Sorun şu ki henüz geç kalmış olmadan yapılabilecek bir şeyler varken; yani Kazdağları ya da benzeri coğrafyalar sondajlanmaya başlanmış ama henüz katledilmemiş ve ortada belli bir kamuoyu varken ya da gündemdeki deyimle “en son nehir kurumadan, en son ağaç kesilmeden, en son balık tutulmadan”, son yıllarda verilen maden ruhsatlarının sayısı önceki bütün dönemlerin toplamının 30 katını bulmuşken, bu bağlamda anayasadan gelen dayanağımız ve çevreye olan hassasiyetimiz doğrultusunda bir demokratik tepki koymamız gerekirken, meseleye zaten kullanılan bir madde diye yaklaşmak gerçek bir yanılsamadır...
...bizler dert yanan unsuru yani çöken havuzları veya artıma sistemini eleştirmemiz gerekmez mi...

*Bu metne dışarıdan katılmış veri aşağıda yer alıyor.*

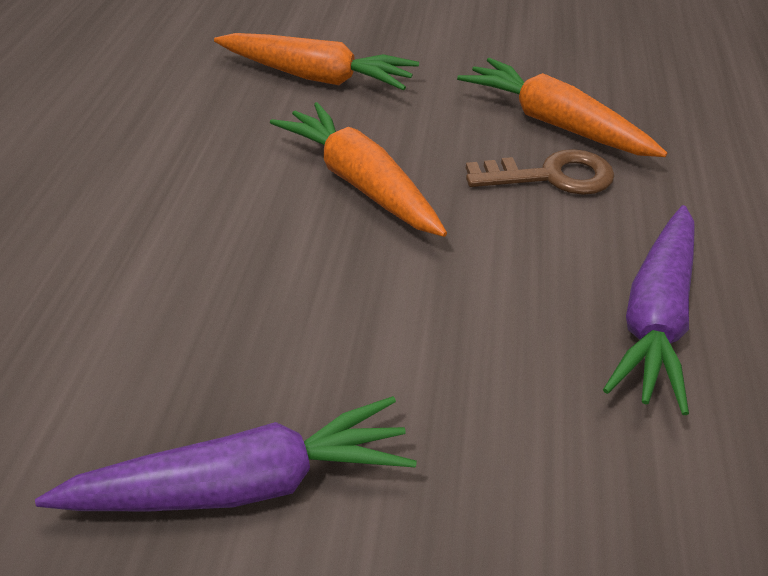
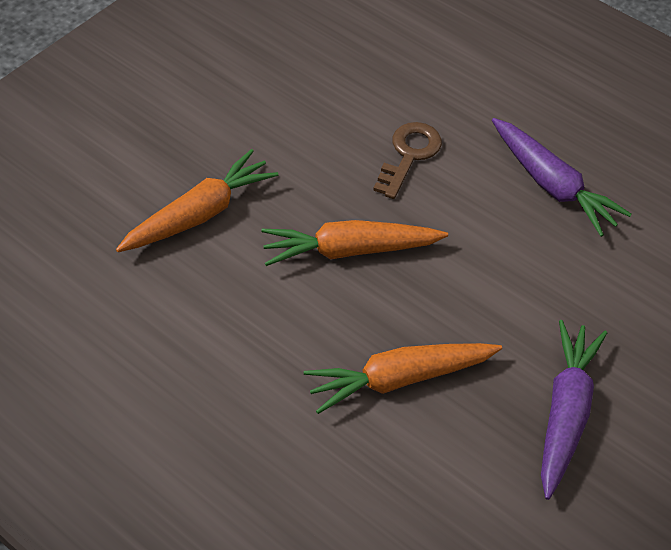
camera: 60 degrees left, 10 degrees up
(555, 124) = (357, 121): orange carrot -> orange carrot (399, 379)

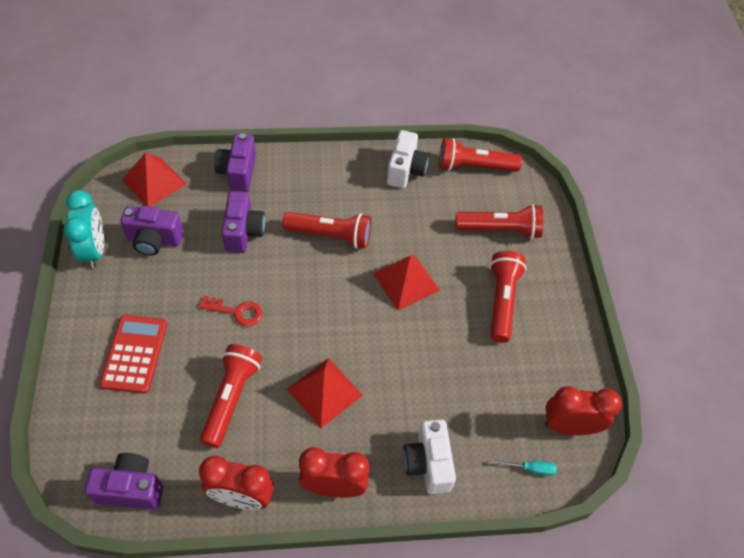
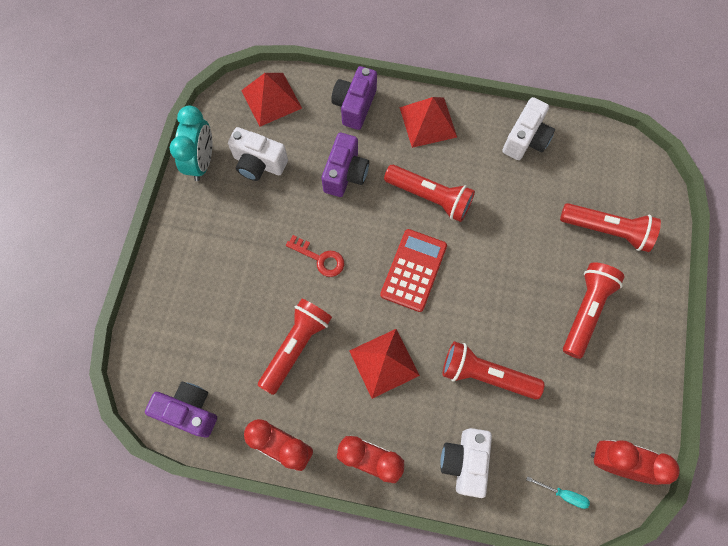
camera: 20 degrees right, 15 degrees up
(135, 354) = (218, 279): red calculator -> red calculator (413, 270)
(154, 240) = (259, 163): purple camera -> white camera
(406, 281) = (493, 266): red pyramid -> red pyramid (428, 122)
(474, 166) = (600, 150): red flashlight -> red flashlight (485, 374)

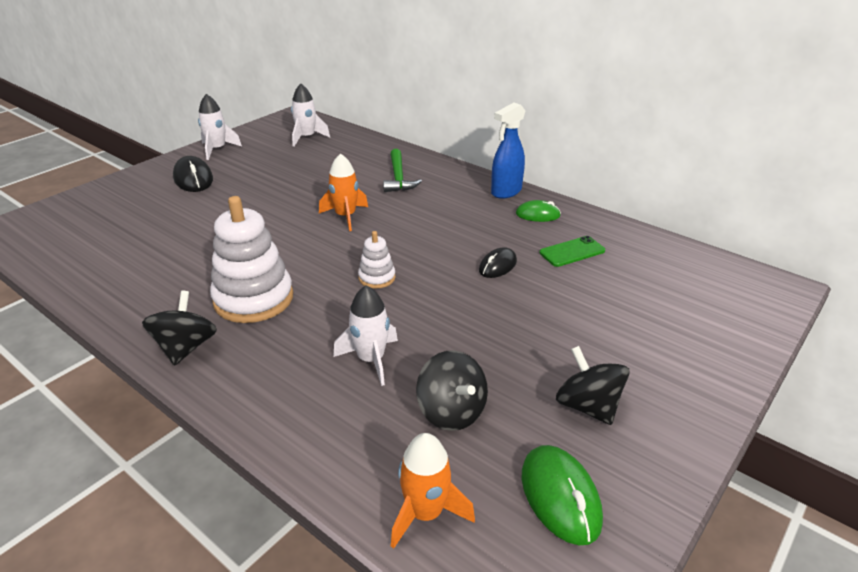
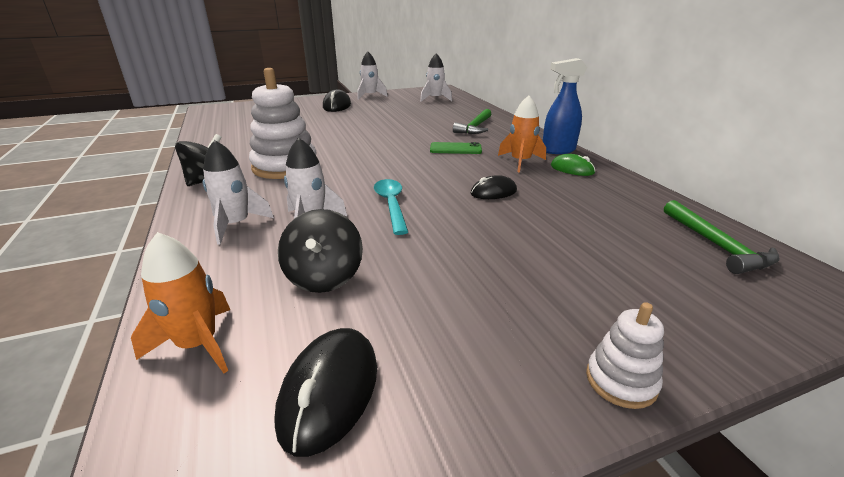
camera: 30 degrees right, 5 degrees down
(300, 392) = (236, 225): none -> white rocket
(345, 216) = (407, 139): orange rocket -> orange rocket (520, 162)
(377, 278) = (384, 176): white stacking toy -> white stacking toy (621, 381)
(424, 313) = (391, 205): none -> turquoise spoon
(560, 497) = (329, 391): green mouse -> black mouse
(572, 252) = (579, 200): green phone -> green phone (455, 149)
(587, 406) = (458, 321): black spinning top -> none
(693, 268) = (716, 245): none -> green hammer

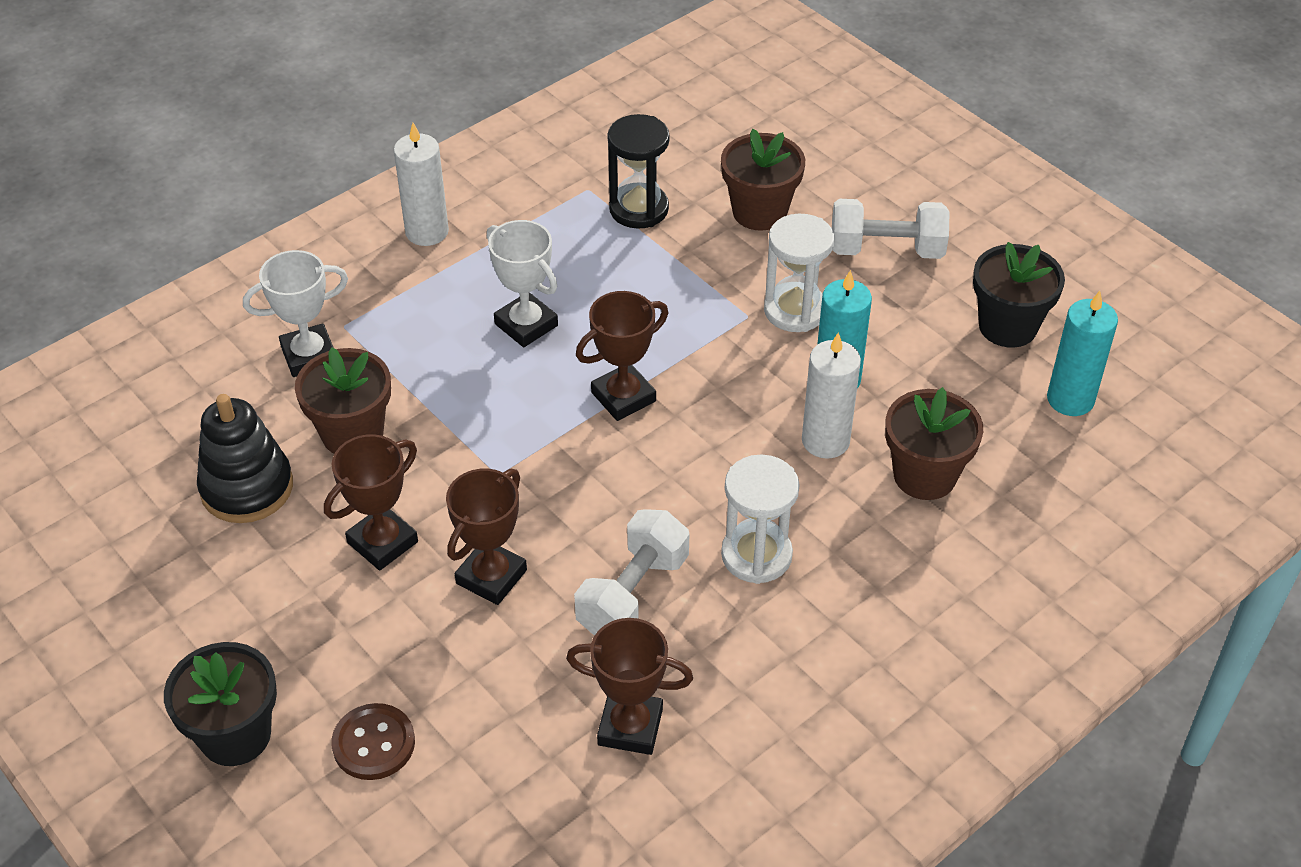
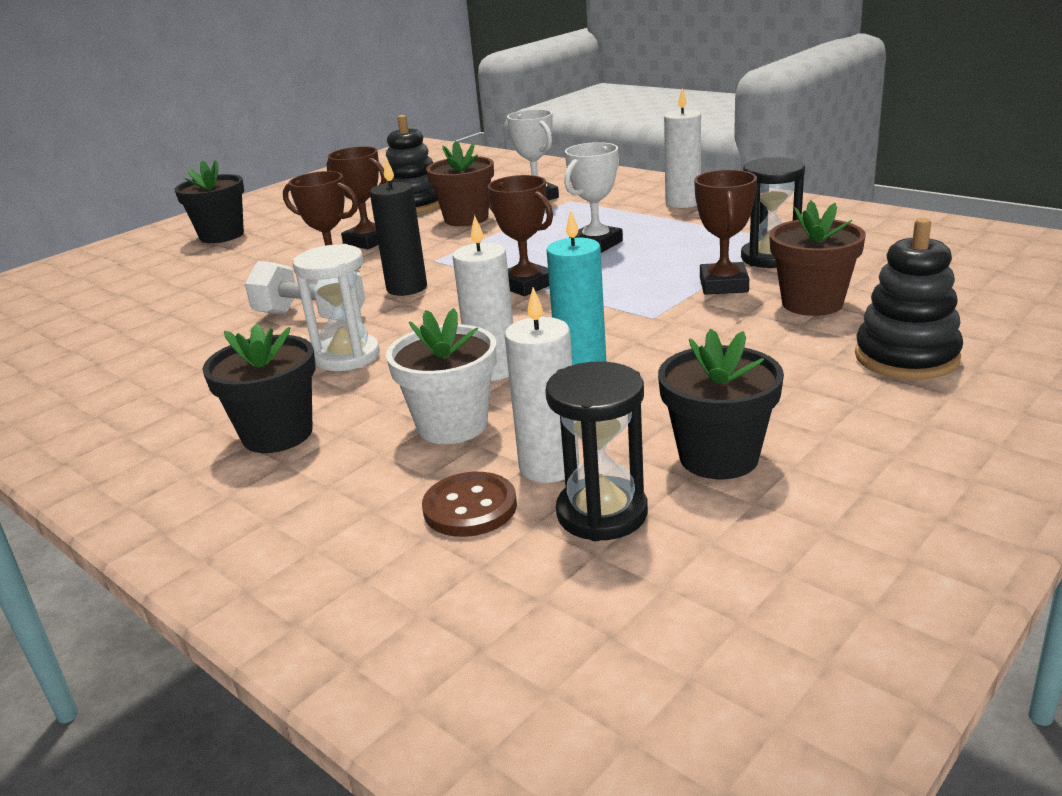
camera: 85 degrees right, 20 degrees down
(373, 743) = (201, 266): brown button -> brown button (470, 507)
(582, 502) = (407, 288): none -> black candle
(630, 727) = (182, 333): brown trophy -> brown trophy (724, 285)
(795, 310) = (673, 336): white hourglass -> none
(881, 193) = (906, 357): none -> black stacking toy
(886, 250) = (805, 370): white dumbbell -> none
(911, 604) = (277, 434): none -> black flower pot
(924, 475) = (452, 425): brown flower pot -> white flower pot
(1004, 420) = (549, 467): none -> white candle
(1070, 399) = (602, 513): turquoise candle -> black hourglass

Sorun şu ki iş işten geçtikten sonra bunları eleştirmek boşadır. Bu unsurların kusursuz olmasını kim garanti edebilir. Bırakın doğal afetleri önümüzdeki günlerde yağacak mevsimsel yağışlar bile tehlike arz ediyor. Madencilikte siyanür kullanımı son derece ciddi çevre felaketlerine davetiye çıkartıyor. Yaşanan bu son örnekte bunu bize bir kez daha gösteriyor. Tehlike sadece siyanürde değil. Diğer bir tehlike ağır metaller. Uzmanlar tarafından bunların zaman içinde içme suyu için kullanılan barajlara, yeraltı ve yüzey sularına karışması riskinden bahsediliyor. Bu arada besin zinciri içine de girecektir. Tabii orada da kalmaz sanırım, Karadenize kadar yolu var. Gerçi Karadeniz alışık böyle durumlara... Atık çamurunu arıtmak diye bir şey söz konusu değil.
Sadece özel sektörün elindeki tesisler mi sıkıntılı, o zaman gelin kamu otoritesindeki tesislerin standartlarını buraların uymasını zorlayalım.
Kamu elindeki tesislerde olmaz diye bir şey yok. Nasıl yönetildiğine bağlı olarak onlarda da bir çok sorun oluyor. Burada özel sektörün sürekli daha fazla kâr elde etmeyi istemesinden kaynaklanan bir dezavantajı var. Mesela üretim 60 tondan 135 tona çıkmış, peki ne olmuş atık için kullanılan setin üzerine toprak ilavesi yapılmış. Buna benzer başka alanlarda da bir çok örnek bulabilirsiniz (hasta olmadığı halde aylarca hastanede yatırılan yenidoğanlar gibi). Belki de her şeyin özelleştirilmemesi gerekir. Ya da sizin söylediğiniz gibi alt yapıyı iyi hazırlayıp iyi denetlemek gerekir.
Yasaklansın mı sizce yoksa zararları engellenemez mi?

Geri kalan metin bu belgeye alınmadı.